Handling CSV Files and Hypothesis Testing

May 21, 2024

Lecture Notes on Handling CSV Files and Hypothesis Testing

Introduction

  • The session plan was adjusted based on feedback from students facing issues with the practical assignment.
  • Problems encountered by students involved opening CSV files, where data appears in one column.
  • Aim: Address handling of CSV files and then resume hypothesis templates.

Handling CSV Files in Excel

Issue: Data in One Column

  • Data in CSV files may appear in one column when opened in Excel.
  • The problem typically arises due to system settings using decimal commas instead of decimal points.
  • Changing system settings to use decimal points solves the issue (instructions on changing this are available).
  • Alternative solution: Use Excel’s Text to Columns function.
    • Highlight the column with data.
    • Go to Data -> Text to Columns.
    • Choose Delimited -> Next -> Choose Comma delimited -> Finish.
    • Data will split into columns correctly.

Data Import Option

  • Alternative: Import data from CSV within Excel.
    • Data -> Get External Data -> From Text.
    • Choose the CSV file -> Import.
    • Follow a similar process to Text to Columns.
    • Data will be imported into Excel columns correctly.

Practical Assignment Overview

  • Four questions; Questions 2, 3, and 4 involve CSV datasets specific to each student.
  • The FIFA dataset is used for reference.
  • Automated calculations in templates are emphasized for accuracy and efficiency.
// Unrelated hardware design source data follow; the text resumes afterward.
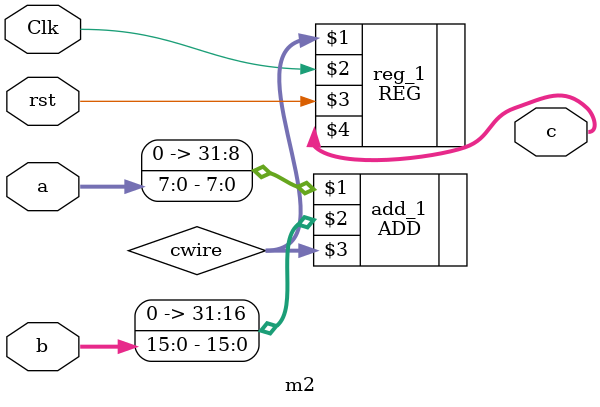
<source format=v>
`timescale 1ns / 1ps

module m2( Clk, rst, a, b, c );
    input Clk, rst;
    input signed [7:0] a;
    input [15:0] b;

    output signed [31:0] c;

    wire signed [31:0] cwire;

    ADD #(32) add_1({{24'b0},a[7:0]}, {{16'b0},b[15:0]}, cwire);
    REG #(32) reg_1(cwire, Clk, rst, c);
endmodule

</source>
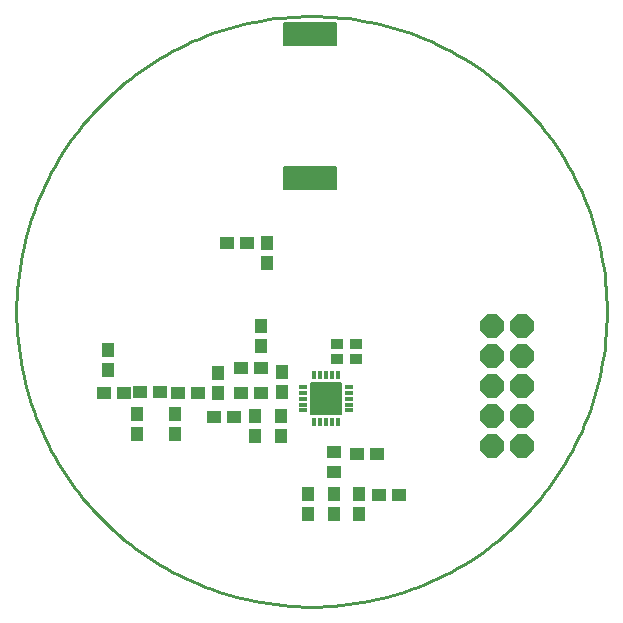
<source format=gts>
G75*
%MOIN*%
%OFA0B0*%
%FSLAX25Y25*%
%IPPOS*%
%LPD*%
%AMOC8*
5,1,8,0,0,1.08239X$1,22.5*
%
%ADD10C,0.01000*%
%ADD11R,0.03156X0.01384*%
%ADD12R,0.01384X0.03156*%
%ADD13C,0.00500*%
%ADD14R,0.05400X0.02900*%
%ADD15OC8,0.07800*%
%ADD16R,0.04731X0.04337*%
%ADD17R,0.04337X0.04731*%
%ADD18R,0.03943X0.03550*%
D10*
X0001500Y0099916D02*
X0001530Y0102331D01*
X0001619Y0104745D01*
X0001767Y0107156D01*
X0001974Y0109562D01*
X0002240Y0111963D01*
X0002565Y0114357D01*
X0002949Y0116741D01*
X0003391Y0119116D01*
X0003891Y0121479D01*
X0004449Y0123829D01*
X0005065Y0126165D01*
X0005738Y0128485D01*
X0006467Y0130787D01*
X0007253Y0133071D01*
X0008095Y0135335D01*
X0008991Y0137578D01*
X0009943Y0139798D01*
X0010949Y0141994D01*
X0012008Y0144165D01*
X0013121Y0146309D01*
X0014286Y0148425D01*
X0015502Y0150512D01*
X0016769Y0152568D01*
X0018086Y0154593D01*
X0019453Y0156585D01*
X0020868Y0158542D01*
X0022330Y0160465D01*
X0023839Y0162350D01*
X0025395Y0164199D01*
X0026995Y0166008D01*
X0028638Y0167778D01*
X0030325Y0169507D01*
X0032054Y0171194D01*
X0033824Y0172837D01*
X0035633Y0174437D01*
X0037482Y0175993D01*
X0039367Y0177502D01*
X0041290Y0178964D01*
X0043247Y0180379D01*
X0045239Y0181746D01*
X0047264Y0183063D01*
X0049320Y0184330D01*
X0051407Y0185546D01*
X0053523Y0186711D01*
X0055667Y0187824D01*
X0057838Y0188883D01*
X0060034Y0189889D01*
X0062254Y0190841D01*
X0064497Y0191737D01*
X0066761Y0192579D01*
X0069045Y0193365D01*
X0071347Y0194094D01*
X0073667Y0194767D01*
X0076003Y0195383D01*
X0078353Y0195941D01*
X0080716Y0196441D01*
X0083091Y0196883D01*
X0085475Y0197267D01*
X0087869Y0197592D01*
X0090270Y0197858D01*
X0092676Y0198065D01*
X0095087Y0198213D01*
X0097501Y0198302D01*
X0099916Y0198332D01*
X0102331Y0198302D01*
X0104745Y0198213D01*
X0107156Y0198065D01*
X0109562Y0197858D01*
X0111963Y0197592D01*
X0114357Y0197267D01*
X0116741Y0196883D01*
X0119116Y0196441D01*
X0121479Y0195941D01*
X0123829Y0195383D01*
X0126165Y0194767D01*
X0128485Y0194094D01*
X0130787Y0193365D01*
X0133071Y0192579D01*
X0135335Y0191737D01*
X0137578Y0190841D01*
X0139798Y0189889D01*
X0141994Y0188883D01*
X0144165Y0187824D01*
X0146309Y0186711D01*
X0148425Y0185546D01*
X0150512Y0184330D01*
X0152568Y0183063D01*
X0154593Y0181746D01*
X0156585Y0180379D01*
X0158542Y0178964D01*
X0160465Y0177502D01*
X0162350Y0175993D01*
X0164199Y0174437D01*
X0166008Y0172837D01*
X0167778Y0171194D01*
X0169507Y0169507D01*
X0171194Y0167778D01*
X0172837Y0166008D01*
X0174437Y0164199D01*
X0175993Y0162350D01*
X0177502Y0160465D01*
X0178964Y0158542D01*
X0180379Y0156585D01*
X0181746Y0154593D01*
X0183063Y0152568D01*
X0184330Y0150512D01*
X0185546Y0148425D01*
X0186711Y0146309D01*
X0187824Y0144165D01*
X0188883Y0141994D01*
X0189889Y0139798D01*
X0190841Y0137578D01*
X0191737Y0135335D01*
X0192579Y0133071D01*
X0193365Y0130787D01*
X0194094Y0128485D01*
X0194767Y0126165D01*
X0195383Y0123829D01*
X0195941Y0121479D01*
X0196441Y0119116D01*
X0196883Y0116741D01*
X0197267Y0114357D01*
X0197592Y0111963D01*
X0197858Y0109562D01*
X0198065Y0107156D01*
X0198213Y0104745D01*
X0198302Y0102331D01*
X0198332Y0099916D01*
X0198302Y0097501D01*
X0198213Y0095087D01*
X0198065Y0092676D01*
X0197858Y0090270D01*
X0197592Y0087869D01*
X0197267Y0085475D01*
X0196883Y0083091D01*
X0196441Y0080716D01*
X0195941Y0078353D01*
X0195383Y0076003D01*
X0194767Y0073667D01*
X0194094Y0071347D01*
X0193365Y0069045D01*
X0192579Y0066761D01*
X0191737Y0064497D01*
X0190841Y0062254D01*
X0189889Y0060034D01*
X0188883Y0057838D01*
X0187824Y0055667D01*
X0186711Y0053523D01*
X0185546Y0051407D01*
X0184330Y0049320D01*
X0183063Y0047264D01*
X0181746Y0045239D01*
X0180379Y0043247D01*
X0178964Y0041290D01*
X0177502Y0039367D01*
X0175993Y0037482D01*
X0174437Y0035633D01*
X0172837Y0033824D01*
X0171194Y0032054D01*
X0169507Y0030325D01*
X0167778Y0028638D01*
X0166008Y0026995D01*
X0164199Y0025395D01*
X0162350Y0023839D01*
X0160465Y0022330D01*
X0158542Y0020868D01*
X0156585Y0019453D01*
X0154593Y0018086D01*
X0152568Y0016769D01*
X0150512Y0015502D01*
X0148425Y0014286D01*
X0146309Y0013121D01*
X0144165Y0012008D01*
X0141994Y0010949D01*
X0139798Y0009943D01*
X0137578Y0008991D01*
X0135335Y0008095D01*
X0133071Y0007253D01*
X0130787Y0006467D01*
X0128485Y0005738D01*
X0126165Y0005065D01*
X0123829Y0004449D01*
X0121479Y0003891D01*
X0119116Y0003391D01*
X0116741Y0002949D01*
X0114357Y0002565D01*
X0111963Y0002240D01*
X0109562Y0001974D01*
X0107156Y0001767D01*
X0104745Y0001619D01*
X0102331Y0001530D01*
X0099916Y0001500D01*
X0097501Y0001530D01*
X0095087Y0001619D01*
X0092676Y0001767D01*
X0090270Y0001974D01*
X0087869Y0002240D01*
X0085475Y0002565D01*
X0083091Y0002949D01*
X0080716Y0003391D01*
X0078353Y0003891D01*
X0076003Y0004449D01*
X0073667Y0005065D01*
X0071347Y0005738D01*
X0069045Y0006467D01*
X0066761Y0007253D01*
X0064497Y0008095D01*
X0062254Y0008991D01*
X0060034Y0009943D01*
X0057838Y0010949D01*
X0055667Y0012008D01*
X0053523Y0013121D01*
X0051407Y0014286D01*
X0049320Y0015502D01*
X0047264Y0016769D01*
X0045239Y0018086D01*
X0043247Y0019453D01*
X0041290Y0020868D01*
X0039367Y0022330D01*
X0037482Y0023839D01*
X0035633Y0025395D01*
X0033824Y0026995D01*
X0032054Y0028638D01*
X0030325Y0030325D01*
X0028638Y0032054D01*
X0026995Y0033824D01*
X0025395Y0035633D01*
X0023839Y0037482D01*
X0022330Y0039367D01*
X0020868Y0041290D01*
X0019453Y0043247D01*
X0018086Y0045239D01*
X0016769Y0047264D01*
X0015502Y0049320D01*
X0014286Y0051407D01*
X0013121Y0053523D01*
X0012008Y0055667D01*
X0010949Y0057838D01*
X0009943Y0060034D01*
X0008991Y0062254D01*
X0008095Y0064497D01*
X0007253Y0066761D01*
X0006467Y0069045D01*
X0005738Y0071347D01*
X0005065Y0073667D01*
X0004449Y0076003D01*
X0003891Y0078353D01*
X0003391Y0080716D01*
X0002949Y0083091D01*
X0002565Y0085475D01*
X0002240Y0087869D01*
X0001974Y0090270D01*
X0001767Y0092676D01*
X0001619Y0095087D01*
X0001530Y0097501D01*
X0001500Y0099916D01*
D11*
X0096944Y0074790D03*
X0096944Y0072822D03*
X0096944Y0070853D03*
X0096944Y0068885D03*
X0096944Y0066916D03*
X0112495Y0066916D03*
X0112495Y0068885D03*
X0112495Y0070853D03*
X0112495Y0072822D03*
X0112495Y0074790D03*
D12*
X0108656Y0078629D03*
X0106688Y0078629D03*
X0104719Y0078629D03*
X0102751Y0078629D03*
X0100782Y0078629D03*
X0100782Y0063077D03*
X0102751Y0063077D03*
X0104719Y0063077D03*
X0106688Y0063077D03*
X0108656Y0063077D03*
D13*
X0109837Y0065735D02*
X0109837Y0075971D01*
X0099601Y0075971D01*
X0099601Y0065735D01*
X0109837Y0065735D01*
X0109837Y0066018D02*
X0099601Y0066018D01*
X0099601Y0066516D02*
X0109837Y0066516D01*
X0109837Y0067015D02*
X0099601Y0067015D01*
X0099601Y0067513D02*
X0109837Y0067513D01*
X0109837Y0068012D02*
X0099601Y0068012D01*
X0099601Y0068510D02*
X0109837Y0068510D01*
X0109837Y0069009D02*
X0099601Y0069009D01*
X0099601Y0069507D02*
X0109837Y0069507D01*
X0109837Y0070006D02*
X0099601Y0070006D01*
X0099601Y0070504D02*
X0109837Y0070504D01*
X0109837Y0071003D02*
X0099601Y0071003D01*
X0099601Y0071501D02*
X0109837Y0071501D01*
X0109837Y0072000D02*
X0099601Y0072000D01*
X0099601Y0072498D02*
X0109837Y0072498D01*
X0109837Y0072997D02*
X0099601Y0072997D01*
X0099601Y0073495D02*
X0109837Y0073495D01*
X0109837Y0073994D02*
X0099601Y0073994D01*
X0099601Y0074492D02*
X0109837Y0074492D01*
X0109837Y0074991D02*
X0099601Y0074991D01*
X0099601Y0075489D02*
X0109837Y0075489D01*
X0108113Y0140652D02*
X0090790Y0140652D01*
X0090790Y0148133D01*
X0108113Y0148133D01*
X0108113Y0140652D01*
X0108113Y0140794D02*
X0090790Y0140794D01*
X0090790Y0141293D02*
X0108113Y0141293D01*
X0108113Y0141791D02*
X0090790Y0141791D01*
X0090790Y0142290D02*
X0108113Y0142290D01*
X0108113Y0142788D02*
X0090790Y0142788D01*
X0090790Y0143287D02*
X0108113Y0143287D01*
X0108113Y0143785D02*
X0090790Y0143785D01*
X0090790Y0144284D02*
X0108113Y0144284D01*
X0108113Y0144782D02*
X0090790Y0144782D01*
X0090790Y0145281D02*
X0108113Y0145281D01*
X0108113Y0145779D02*
X0090790Y0145779D01*
X0090790Y0146278D02*
X0108113Y0146278D01*
X0108113Y0146776D02*
X0090790Y0146776D01*
X0090790Y0147275D02*
X0108113Y0147275D01*
X0108113Y0147773D02*
X0090790Y0147773D01*
X0090790Y0188684D02*
X0108113Y0188684D01*
X0108113Y0196164D01*
X0090790Y0196164D01*
X0090790Y0188684D01*
X0090790Y0189150D02*
X0108113Y0189150D01*
X0108113Y0189648D02*
X0090790Y0189648D01*
X0090790Y0190147D02*
X0108113Y0190147D01*
X0108113Y0190645D02*
X0090790Y0190645D01*
X0090790Y0191144D02*
X0108113Y0191144D01*
X0108113Y0191642D02*
X0090790Y0191642D01*
X0090790Y0192141D02*
X0108113Y0192141D01*
X0108113Y0192639D02*
X0090790Y0192639D01*
X0090790Y0193138D02*
X0108113Y0193138D01*
X0108113Y0193636D02*
X0090790Y0193636D01*
X0090790Y0194135D02*
X0108113Y0194135D01*
X0108113Y0194634D02*
X0090790Y0194634D01*
X0090790Y0195132D02*
X0108113Y0195132D01*
X0108113Y0195631D02*
X0090790Y0195631D01*
X0090790Y0196129D02*
X0108113Y0196129D01*
D14*
X0099452Y0144786D03*
D15*
X0159936Y0095188D03*
X0169936Y0095188D03*
X0169936Y0085188D03*
X0159936Y0085188D03*
X0159936Y0075188D03*
X0169936Y0075188D03*
X0169936Y0065188D03*
X0159936Y0065188D03*
X0159936Y0055188D03*
X0169936Y0055188D03*
D16*
X0129144Y0038818D03*
X0122452Y0038818D03*
X0121644Y0052326D03*
X0114952Y0052326D03*
X0107353Y0053172D03*
X0107353Y0046479D03*
X0083144Y0072837D03*
X0076452Y0072837D03*
X0076286Y0081074D03*
X0082979Y0081074D03*
X0074144Y0064708D03*
X0067452Y0064708D03*
X0061944Y0072719D03*
X0055252Y0072719D03*
X0049544Y0072930D03*
X0042852Y0072930D03*
X0037444Y0072794D03*
X0030752Y0072794D03*
X0071590Y0122579D03*
X0078283Y0122579D03*
D17*
X0041566Y0058916D03*
X0041566Y0065609D03*
X0054314Y0065609D03*
X0054314Y0058916D03*
X0068718Y0072751D03*
X0068718Y0079444D03*
X0083125Y0088251D03*
X0083125Y0094944D03*
X0090034Y0079637D03*
X0090034Y0072944D03*
X0089633Y0064944D03*
X0089633Y0058251D03*
X0081021Y0058251D03*
X0081021Y0064944D03*
X0098609Y0038944D03*
X0098609Y0032251D03*
X0107357Y0032251D03*
X0107357Y0038944D03*
X0115605Y0038944D03*
X0115605Y0032251D03*
X0032113Y0080251D03*
X0032113Y0086944D03*
X0085053Y0116006D03*
X0085053Y0122699D03*
D18*
X0108227Y0089038D03*
X0108227Y0084117D03*
X0114723Y0084117D03*
X0114723Y0089038D03*
M02*

</source>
Hypothesis Testing Templates

Setting up the Template

  • Requirement: Input hypothesized value and population standard deviation.
  • Calculations must be automatic when new data is input.

Calculating P-Values

  • Different formulas for lower tail, upper tail, and two-tailed tests.
    • Lower Tail: NORM.S.DIST(t-statistic, TRUE)
    • Upper Tail: 1 - NORM.S.DIST(t-statistic, TRUE)
    • Two-Tailed: 2 * MIN(NORM.S.DIST(t-statistic, TRUE), 1 - NORM.S.DIST(t-statistic, TRUE))*

Critical Values

  • Calculated using significance levels.
    • Lower Tail: NORM.S.INV(alpha)
    • Upper Tail: NORM.S.INV(1 - alpha)
    • Two-Tailed: NORM.S.INV(1 - alpha/2) and -NORM.S.INV(1 - alpha/2)

Hypothesis Testing with Sigma Unknown

Example Template Use

  • Include sample size (COUNT), sample mean (AVERAGE), and sample standard deviation (STDEV.S).
  • Input hypothesized value and significance level.
  • Calculate the T-statistic:
    • Formula: (Sample Mean - Hypothesized Value) / (Sample Standard Deviation / SQRT(Sample Size))
  • P-Value: Use T.DIST for lower tail, 1 - T.DIST for upper tail, 2 * MIN(...) or T.DIST.2T for two-tailed.
  • Critical Values: Use T.INV and T.INV.2T functions.*

Proportion Hypothesis Testing

Setting up the Template

  • Calculate sample size (use COUNT.A and subtract one for the heading).
  • Count responses (use COUNTIF).
  • Calculate sample proportion (Count of Response / Sample Size).
  • Calculate Standard Error: SQRT((Hypothesized Value * (1 - Hypothesized Value)) / Sample Size).
  • P-Values and Critical Values: Similar to above discussions but using proportions.*

Conclusion

  • Emphasis on understanding the setup of templates for hypothesis testing.
  • Reminder to consult instructions and recordings if issues arise.
  • Next session to continue with templates and address any Q&A.